» DATA SECTION:
============

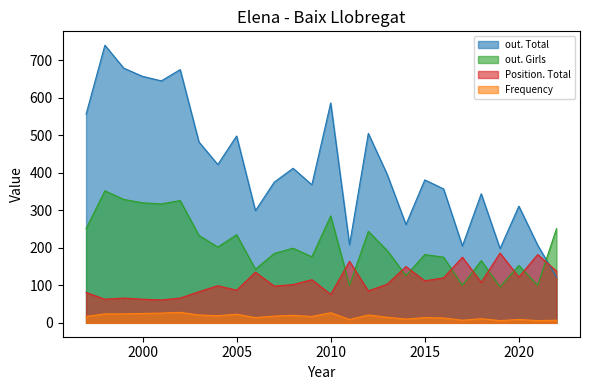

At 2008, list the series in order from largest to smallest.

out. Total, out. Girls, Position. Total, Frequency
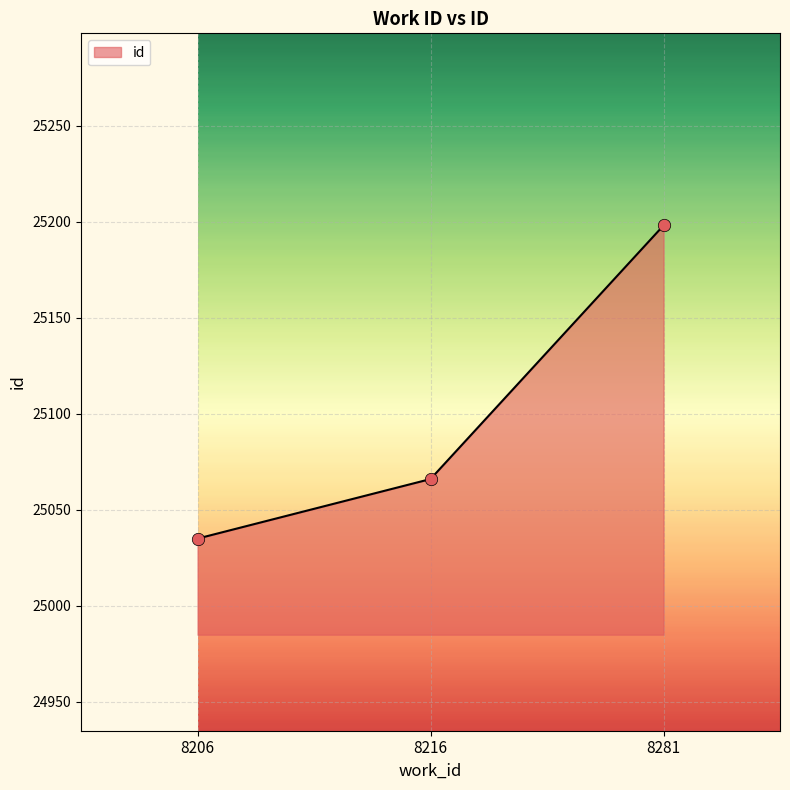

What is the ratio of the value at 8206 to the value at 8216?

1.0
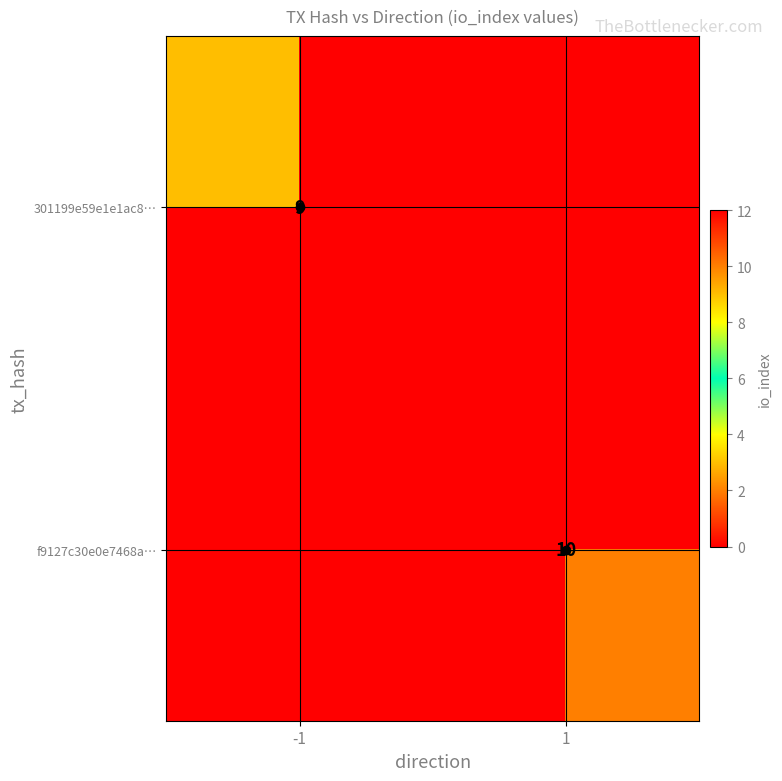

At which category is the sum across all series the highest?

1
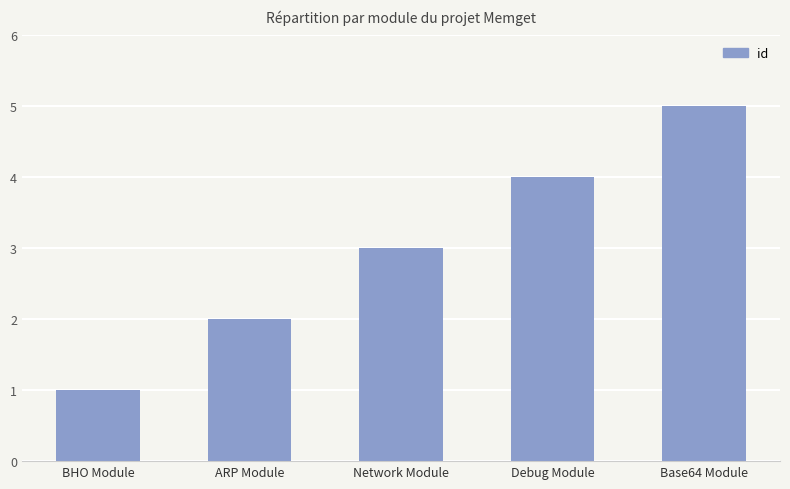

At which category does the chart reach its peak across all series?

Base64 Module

============

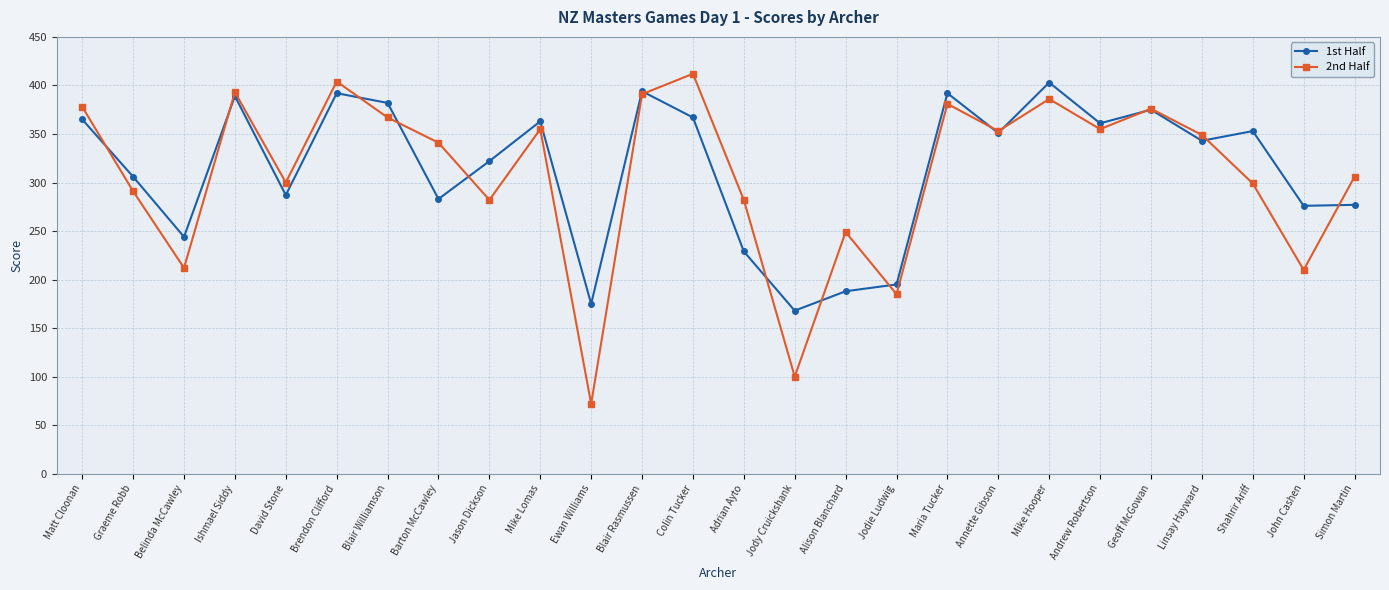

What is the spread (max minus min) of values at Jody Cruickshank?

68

============

» ASSIGNED TASK: Give back, word for word, the lines from the one containing "At 2008, list" up to and including the one containing "At which category does". Leave out the pictures.

» RESPONSE AREA:
At 2008, list the series in order from largest to smallest.

out. Total, out. Girls, Position. Total, Frequency

What is the ratio of the value at 8206 to the value at 8216?

1.0

At which category is the sum across all series the highest?

1

At which category does the chart reach its peak across all series?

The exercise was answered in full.